Jake and his family had gone through the forest within a hundred-meter radius of the cabin and removed all small scrubby undergrowth and pruned away the dead, ladderlike branches that tended to project from the trunks of mature conifers. This was supposedly an anti-forest-fire measure; it would prevent blazes from storming through the dry understory and consuming the house. It had the side effect of vastly increasing visibility. In the natural woods of these parts, you couldn’t see farther than a few dozen yards because of all that clutter, but from the windows of Jake’s cabin you could see all the way to the edge of the zone they had cleared. Which made Zula suspect that it was also a tactical measure, making it more difficult for people to sneak up on them through the woods. Whatever its purpose, the upshot was that when Olivia and Zula burst into that zone, they suddenly had a clear view all the way to the back of the cabin, where Jake had just finished jumping off the ATV. He made straight for the cellar door, a pair of heavy-gauge steel hatches mounted on an angled frame of reinforced concrete. Zula watched as those doors opened and Elizabeth, strapped with a shotgun in addition to her usual Glock semiautomatic, came out to throw her arms around her husband and give him a kiss.

But it was not a long, fond sort of reunion, for her next act was to grab Jake’s face between her hands and tell him something that looked very important. As she spoke, she turned her head significantly toward the front side of the cabin.

Jake nodded, gave Elizabeth a peck, and stepped back. Elizabeth backed down the steps and hauled the doors closed on top of herself. Zula, now sprinting through the trees no more than fifty paces away, had an impulse to call, No, wait for us! But she was too out of breath to make any sounds other than gasping, and—on second thought—being trapped in a bomb shelter with Elizabeth and the boys did not actually sound that appealing.

Jake meanwhile had unslung his rifle and chambered a round and gone into a style of movement that he must have learned by attending a tactical rifle combat seminar or else by watching DVDs of action films. The gist of it was that he kept the rifle aimed in the same direction as he was looking, and he tended to go very cautiously around corners.

Zula managed to call out, “Coming at you from behind, Uncle Jake!” since there was something in his body language that suggested he might not take kindly to being surprised.

He turned back and made a shushing gesture, then ventured around the corner of the building and disappeared from their view.
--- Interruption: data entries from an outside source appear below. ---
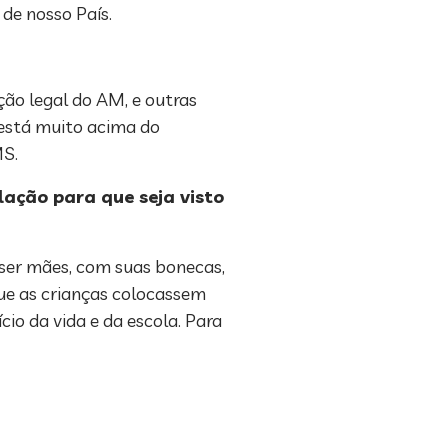
 de nosso País.
ão legal do AM, e outras
 está muito acima do
OMS.
ação para que seja visto
 ser mães, com suas bonecas,
que as crianças colocassem
io da vida e da escola. Para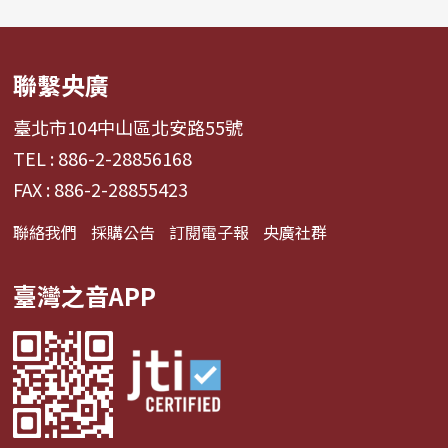
聯繫央廣
臺北市104中山區北安路55號
TEL : 886-2-28856168
FAX : 886-2-28855423
聯絡我們
採購公告
訂閱電子報
央廣社群
臺灣之音APP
Zula was trying to make sense of it. Lots and lots of armed bad men in front of the cabin would call for Jake to go down below with his family and to gather Zula and Olivia with him. So whatever was in front couldn’t be that bad.

“I want to see what is there,” Zula said, breaking stride, and making a lateral move, swinging wide around the same side of the cabin up which Jake was creeping. “I might be able to help.” She swept the rifle down off her shoulder.